When is $C^\infty(M)$ a division ring? Given a smooth manifold $M$ and its tangent bundle $TM$, the set of vector fields on $M$, denoted $\Gamma(TM)$, is a module over the commutative algebra of smooth functions on $M$, denoted $C^\infty(M)$. Now, since every nonzero module over a division ring has a basis by Zorn's lemma, I was wondering if there are any smooth manifolds $M$ with $C^\infty(M)$ as a division ring. If so, what are the conditions on $M$?
 A: If $m \in M$ is any point, $C^{\infty}(M)$ has a maximal ideal given by the kernel of the evaluation map $C^{\infty}(M) \to \mathbb{R}$ at $m$. $C^{\infty}(M)$ is a field iff it has no nontrivial ideals so this ideal must be zero, and (with a little effort) this implies $m = M$; that is, $M$ must consist of a single point.

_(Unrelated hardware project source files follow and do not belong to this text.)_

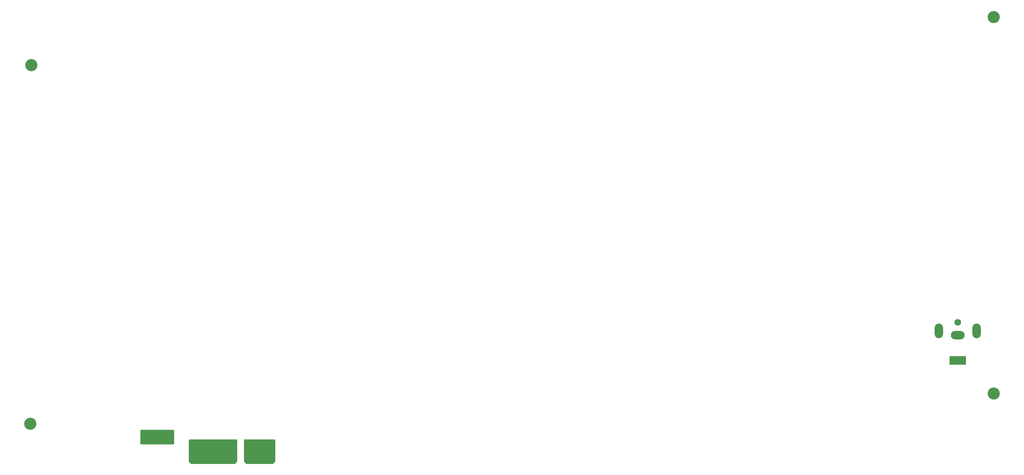
<source format=gbr>
G04 #@! TF.GenerationSoftware,KiCad,Pcbnew,(5.1.2)-2*
G04 #@! TF.CreationDate,2019-10-15T01:23:37+08:00*
G04 #@! TF.ProjectId,BrainPower,42726169-6e50-46f7-9765-722e6b696361,rev?*
G04 #@! TF.SameCoordinates,Original*
G04 #@! TF.FileFunction,Soldermask,Bot*
G04 #@! TF.FilePolarity,Negative*
%FSLAX46Y46*%
G04 Gerber Fmt 4.6, Leading zero omitted, Abs format (unit mm)*
G04 Created by KiCad (PCBNEW (5.1.2)-2) date 2019-10-15 01:23:37*
%MOMM*%
%LPD*%
G04 APERTURE LIST*
%ADD10C,1.600000*%
%ADD11O,2.000000X3.500000*%
%ADD12O,3.300000X2.000000*%
%ADD13R,4.000000X2.000000*%
%ADD14R,0.700000X4.200000*%
%ADD15R,0.700000X3.200000*%
%ADD16C,2.880000*%
%ADD17C,0.254000*%
G04 APERTURE END LIST*
D10*
X327660000Y133460000D03*
D11*
X323160000Y131460000D03*
X332160000Y131460000D03*
D12*
X327660000Y130460000D03*
D13*
X327660000Y124460000D03*
D14*
X163650000Y103500000D03*
X153650000Y103500000D03*
X162650000Y103500000D03*
X159650000Y103500000D03*
X146650000Y103500000D03*
X148650000Y103500000D03*
X155650000Y103500000D03*
X152650000Y103500000D03*
X158650000Y103500000D03*
X161650000Y103500000D03*
X150650000Y103500000D03*
D15*
X145650000Y104000000D03*
D14*
X151650000Y103500000D03*
X154650000Y103500000D03*
X147650000Y103500000D03*
X149650000Y103500000D03*
X160650000Y103500000D03*
X164650000Y103500000D03*
D16*
X107250000Y109350000D03*
X107500000Y194750000D03*
X336220000Y206130000D03*
X336220000Y116600000D03*
D17*
G36*
X165300000Y100500000D02*
G01*
X164800000Y100000000D01*
X158600000Y100000000D01*
X158100000Y100500000D01*
X158100000Y105598000D01*
X165300000Y105598000D01*
X165300000Y100500000D01*
X165300000Y100500000D01*
G37*
X165300000Y100500000D02*
X164800000Y100000000D01*
X158600000Y100000000D01*
X158100000Y100500000D01*
X158100000Y105598000D01*
X165300000Y105598000D01*
X165300000Y100500000D01*
G36*
X156200000Y100500000D02*
G01*
X155700000Y100000000D01*
X145500000Y100000000D01*
X145000000Y100500000D01*
X145000000Y105598000D01*
X156200000Y105598000D01*
X156200000Y100500000D01*
X156200000Y100500000D01*
G37*
X156200000Y100500000D02*
X155700000Y100000000D01*
X145500000Y100000000D01*
X145000000Y100500000D01*
X145000000Y105598000D01*
X156200000Y105598000D01*
X156200000Y100500000D01*
G36*
X141223000Y104627000D02*
G01*
X133477000Y104627000D01*
X133477000Y107823000D01*
X141223000Y107823000D01*
X141223000Y104627000D01*
X141223000Y104627000D01*
G37*
X141223000Y104627000D02*
X133477000Y104627000D01*
X133477000Y107823000D01*
X141223000Y107823000D01*
X141223000Y104627000D01*
M02*

</source>
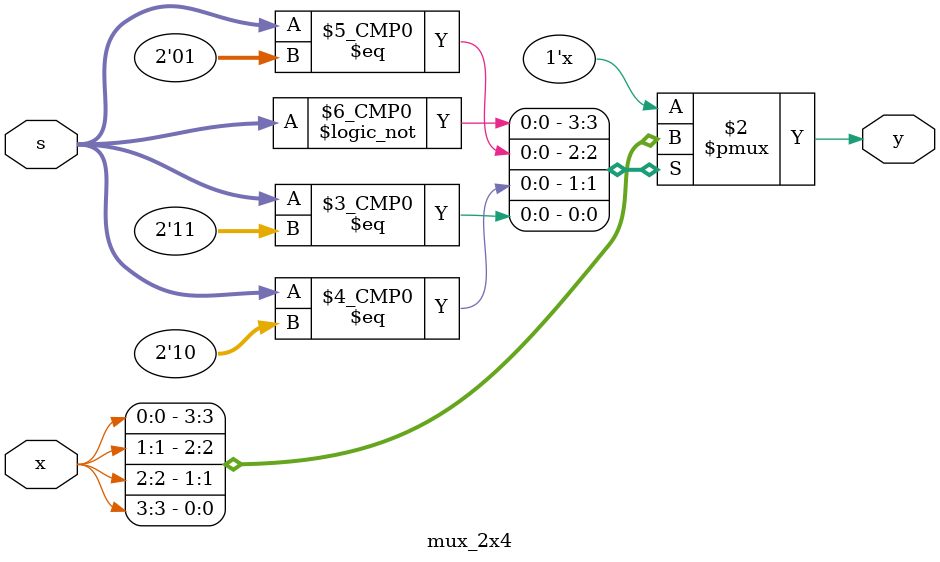
<source format=v>
/************************************************************
* Module: mux_2x4                                     		*
* Description:  This functions as a generalized 2 to 4 mux. *
*               the width of the input and output can be    *
*               specified as a parameter.                   *
* Input parameters: width, select line, input			    *
* Returns: output of mux                                    *
* Usages: useful for selecting between various inputs		*
************************************************************/

module mux_2x4 #(parameter w = 1) (
    output reg [w - 1 : 0]y,
    input [1:0]s, input [4*w - 1 : 0]x
);

	always @(*)
		begin
			case (s)
				0: y <= x[1*w - 1 : 0];		// slice 1st output range
				1: y <= x[2*w - 1 : 1*w];	// slice 2nd output range
				2: y <= x[3*w - 1 : 2*w];	// slice 3rd output range
				3: y <= x[4*w - 1 : 3*w];	// slice 4th output range
				
				default: y <= 0; 	// default 0
			endcase
		end
endmodule
</source>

As for your motivation, vector fields form not only a module but a finitely generated projective module over $C^{\infty}(M)$ (by the smooth Serre-Swan theorem), so a less restrictive version of your question is to ask when every such module is free. This is true, for example, if $M = \mathbb{R}^n$, but otherwise almost never true, e.g. it is never true if the (even) $K$-theory $K^0(M)$ of $M$ is nontrivial, and $K$-theory is nontrivial whenever even rational cohomology $H^{2\bullet}(M, \mathbb{Q})$ is nontrivial due to the existence of the Chern character isomorphism, at least if $M$ is compact.
Finally, the least restrictive version of your question is to ask when vector fields themselves form a free module. Manifolds with this property are called parallelizable; examples include the spheres $S^1, S^3, S^7$ as well as any Lie group and any orientable $3$-manifold, but generally speaking examples are rare. A parallelizable manifold has the property that all of its characteristic classes vanish which is quite a strong condition.